Darius licked his lips. Didn't look away.

"I ain't need help no more," he said. "Was time to move different."

Tone's mouth twitched. Not quite a smile.

"You think that's how this works? You get hot, you disappear, you just… build a little empire on your own?"

He stepped closer.

"Lemme explain something to you, young blood. You don't just move weight on these streets without breaking bread. That name you got? That dirt? You built it on land I used to run."

Darius folded his arms.

"I ain't selling on your block."

"You don't gotta be," Tone said. "The minute your pack touched hands in Flatbush, it stopped bein' yours alone."

There it was.

Tone wasn't mad Darius had leveled up.

He was mad Darius had done it without him.

"So what you want?" Darius asked, voice steady.

Tone looked him dead in the eyes.

"A cut. You give me 30% of your take, and I make sure nobody touches you. Nobody tests your grow. No cops. No block drama. You just keep doing what you do."

"And if I say no?"

Tone's gaze sharpened.

"Then I start asking questions. Like where you growin'. Who's helpin' you. Who got access to your stash. And maybe I start taxing you without the paperwork."

A beat of silence.

The AC kicked in, buzzing like a hornet in the corner.

Darius knew this game. You either bent or broke.And bending? That wasn't in his new DNA.

"I'll think about it," Darius said finally.

Tone studied him for a long second, then stepped back toward the door.

"Do that. But don't think too long. Brooklyn's full of hungry mouths. And you're smellin' like a feast."

Then he was gone.

When the door shut, Darius sat on the edge of the bed, exhaled slow.Not from fear.

From fury.

He had worked too hard. Lost too much. Started from literal dirt.

And now someone wanted to leech off what he built?

Hell no.

Later that night, Maya came back with food and a file folder full of updates.

"Application's officially in," she said, eyes bright. "You're officially in the system. Next steps are site inspection and financial planning."

Darius didn't react.

Didn't smile.

Just looked at her for a long moment.

"Tone came by."

Her face dropped. "What?"

"Wants a cut. Said he made the block. That I owe him."

"That's bullshit."

"Yeah. But it's dangerous bullshit."

She sat beside him. "So what now?"

He lit a blunt. Took a slow pull.

"Now? We get serious."

He looked around the motel room—the same one he'd slept in, worked in, planned his empire in.

"This ain't gonna be enough. I need security. A real grow space. I need gear. I need structure. If I'm gonna fight a street war while building a business…"

He looked her in the eye.

"I need to go bigger."

They stayed up all night, sketching plans on notebook paper and pizza boxes.

Maya researched warehouses. He mapped out strain rotations and clone cycles.

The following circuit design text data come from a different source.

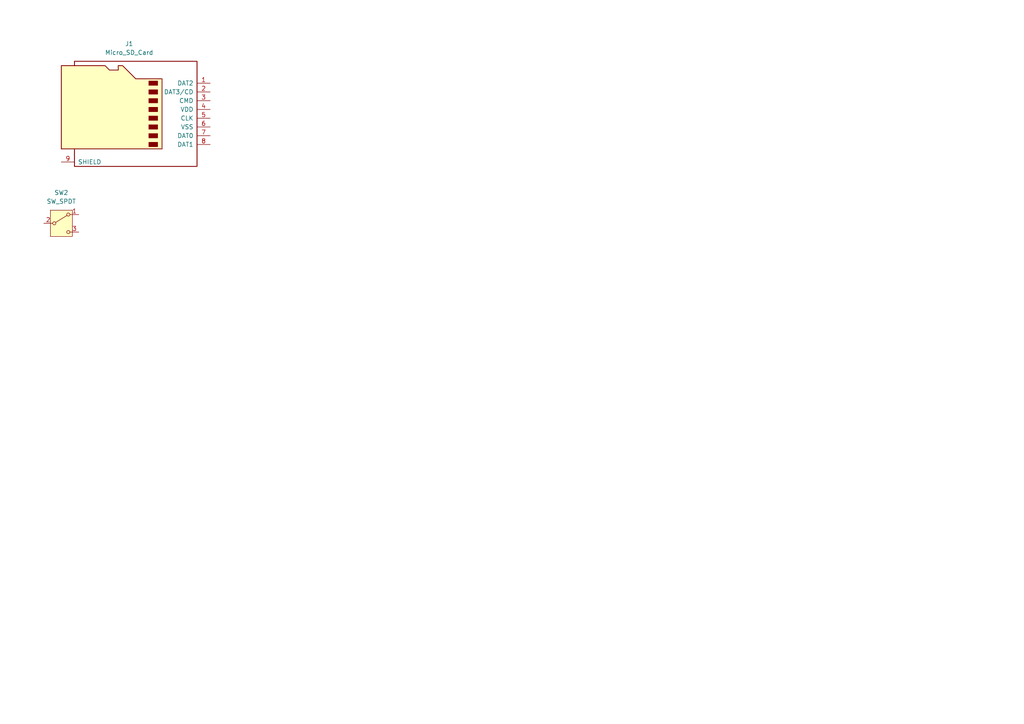
<source format=kicad_sch>
(kicad_sch
	(version 20231120)
	(generator "eeschema")
	(generator_version "8.0")
	(uuid "d906d1d1-a251-4336-8d64-e99d42d3f954")
	(paper "A4")
	
	(symbol
		(lib_id "Switch:SW_SPDT")
		(at 17.78 64.77 0)
		(unit 1)
		(exclude_from_sim no)
		(in_bom yes)
		(on_board yes)
		(dnp no)
		(fields_autoplaced yes)
		(uuid "083c7f7e-7b8e-4381-8852-7361e1b14ef3")
		(property "Reference" "SW2"
			(at 17.78 55.88 0)
			(effects
				(font
					(size 1.27 1.27)
				)
			)
		)
		(property "Value" "SW_SPDT"
			(at 17.78 58.42 0)
			(effects
				(font
					(size 1.27 1.27)
				)
			)
		)
		(property "Footprint" "Button_Switch_SMD:SW_SPDT_PCM12"
			(at 17.78 64.77 0)
			(effects
				(font
					(size 1.27 1.27)
				)
				(hide yes)
			)
		)
		(property "Datasheet" "~"
			(at 17.78 72.39 0)
			(effects
				(font
					(size 1.27 1.27)
				)
				(hide yes)
			)
		)
		(property "Description" "Switch, single pole double throw"
			(at 17.78 64.77 0)
			(effects
				(font
					(size 1.27 1.27)
				)
				(hide yes)
			)
		)
		(pin "2"
			(uuid "e4bfdd93-f3d0-47e0-a661-244df590b3be")
		)
		(pin "1"
			(uuid "33ac8cc1-f494-44fd-9224-d0620cd4f8a7")
		)
		(pin "3"
			(uuid "f9078dac-e498-4a30-a686-5062e4f0f6d6")
		)
		(instances
			(project ""
				(path "/d906d1d1-a251-4336-8d64-e99d42d3f954"
					(reference "SW2")
					(unit 1)
				)
			)
		)
	)
	(symbol
		(lib_id "Connector:Micro_SD_Card")
		(at 38.1 31.75 0)
		(mirror y)
		(unit 1)
		(exclude_from_sim no)
		(in_bom yes)
		(on_board yes)
		(dnp no)
		(uuid "da647aa9-0ad0-49d1-9701-f6553b948c3a")
		(property "Reference" "J1"
			(at 37.465 12.7 0)
			(effects
				(font
					(size 1.27 1.27)
				)
			)
		)
		(property "Value" "Micro_SD_Card"
			(at 37.465 15.24 0)
			(effects
				(font
					(size 1.27 1.27)
				)
			)
		)
		(property "Footprint" "Connector_Card:microSD_HC_Hirose_DM3D-SF"
			(at 8.89 24.13 0)
			(effects
				(font
					(size 1.27 1.27)
				)
				(hide yes)
			)
		)
		(property "Datasheet" "http://katalog.we-online.de/em/datasheet/693072010801.pdf"
			(at 38.1 31.75 0)
			(effects
				(font
					(size 1.27 1.27)
				)
				(hide yes)
			)
		)
		(property "Description" "Micro SD Card Socket"
			(at 38.1 31.75 0)
			(effects
				(font
					(size 1.27 1.27)
				)
				(hide yes)
			)
		)
		(pin "8"
			(uuid "11fa3cbf-90b7-451a-9bbd-56d218ea61cf")
		)
		(pin "1"
			(uuid "2293a469-b6f3-4255-ac06-c9c3c0c7aab1")
		)
		(pin "7"
			(uuid "974237f6-e301-49da-b619-2bfd4883d164")
		)
		(pin "4"
			(uuid "8a61fd46-11dd-4419-a561-be2ff8a51599")
		)
		(pin "9"
			(uuid "b9d39120-6e16-4b00-9715-cd8011d98ef9")
		)
		(pin "2"
			(uuid "1b8bb7e2-e46c-4baf-b9a9-b40d8e658783")
		)
		(pin "6"
			(uuid "2d10dbfa-05a5-4300-ad1e-0623cfade7a5")
		)
		(pin "5"
			(uuid "38f93844-cf69-4c35-bd2f-9a70bbf8b1b8")
		)
		(pin "3"
			(uuid "e359ea03-2353-410e-be99-8051a12e53d7")
		)
		(instances
			(project "Smart-Garden-Bed"
				(path "/d906d1d1-a251-4336-8d64-e99d42d3f954"
					(reference "J1")
					(unit 1)
				)
			)
		)
	)
	(sheet_instances
		(path "/"
			(page "1")
		)
	)
)

</source>
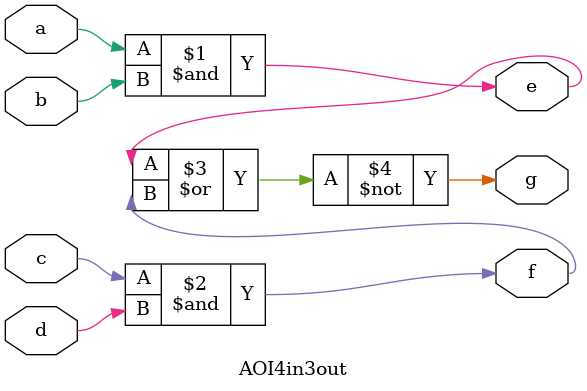
<source format=v>
`timescale 1ns / 1ps


module AOI4in3out(
input a, b, c, d,
output e, f, g

    );
    
    assign e=a&b, f = c&d, g = ~(e|f);
    
endmodule

</source>
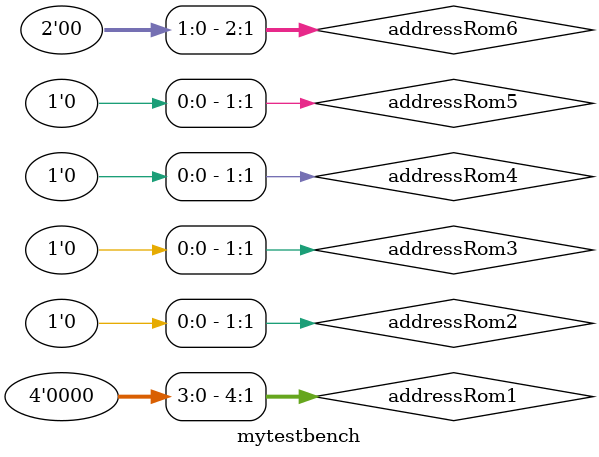
<source format=v>
module mytestbench;

reg [4:0] addressRom1;
reg [1:0] addressRom2;
reg [1:0] addressRom3;
reg [1:0] addressRom4;
reg [1:0] addressRom5;
reg [2:0] addressRom6;
wire [31:0] result;

concater c1 (
    addressRom1 ,
    addressRom2 , 
    addressRom3 , 
    addressRom4 , 
    addressRom5 , 
    addressRom6 , 
    result
);

always begin
  addressRom1 = $random;
  addressRom2 = $random;
  addressRom3 = $random;
  addressRom4 = $random;
  addressRom5 = $random;
  addressRom6 = $random;
  #1000;
  $display("addresRom1 : %h", addressRom1);
  $display("addresRom2 : %h", addressRom2);
  $display("addresRom3 : %h", addressRom3);
  $display("addresRom4 : %h", addressRom4);
  $display("addresRom5 : %h", addressRom5);
  $display("addresRom5 : %h", addressRom6);
  $display("result : %h", result);
end

endmodule

</source>
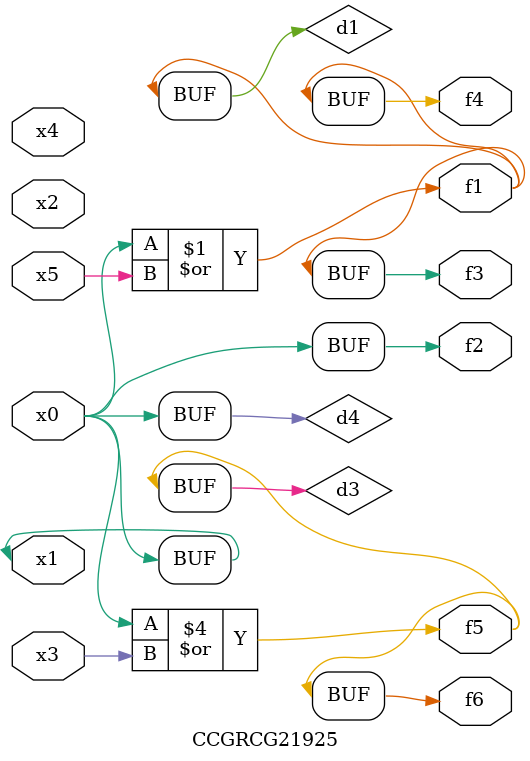
<source format=v>
module CCGRCG21925(
	input x0, x1, x2, x3, x4, x5,
	output f1, f2, f3, f4, f5, f6
);

	wire d1, d2, d3, d4;

	or (d1, x0, x5);
	xnor (d2, x1, x4);
	or (d3, x0, x3);
	buf (d4, x0, x1);
	assign f1 = d1;
	assign f2 = d4;
	assign f3 = d1;
	assign f4 = d1;
	assign f5 = d3;
	assign f6 = d3;
endmodule

</source>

She offered to tap in with an art student who could design real labels.

He called in a favor from a guy who sold old grow lights out of a barbershop basement.

"We don't bend," Darius said. "We build."

And as the sun rose over Brooklyn, painting the cracked motel window with gold and fire, Darius rolled the last of his stash into a thick joint.

He sparked it.

Inhaled deep.

And whispered,

"If pressure makes diamonds…Then they ain't ready for what's growing under me."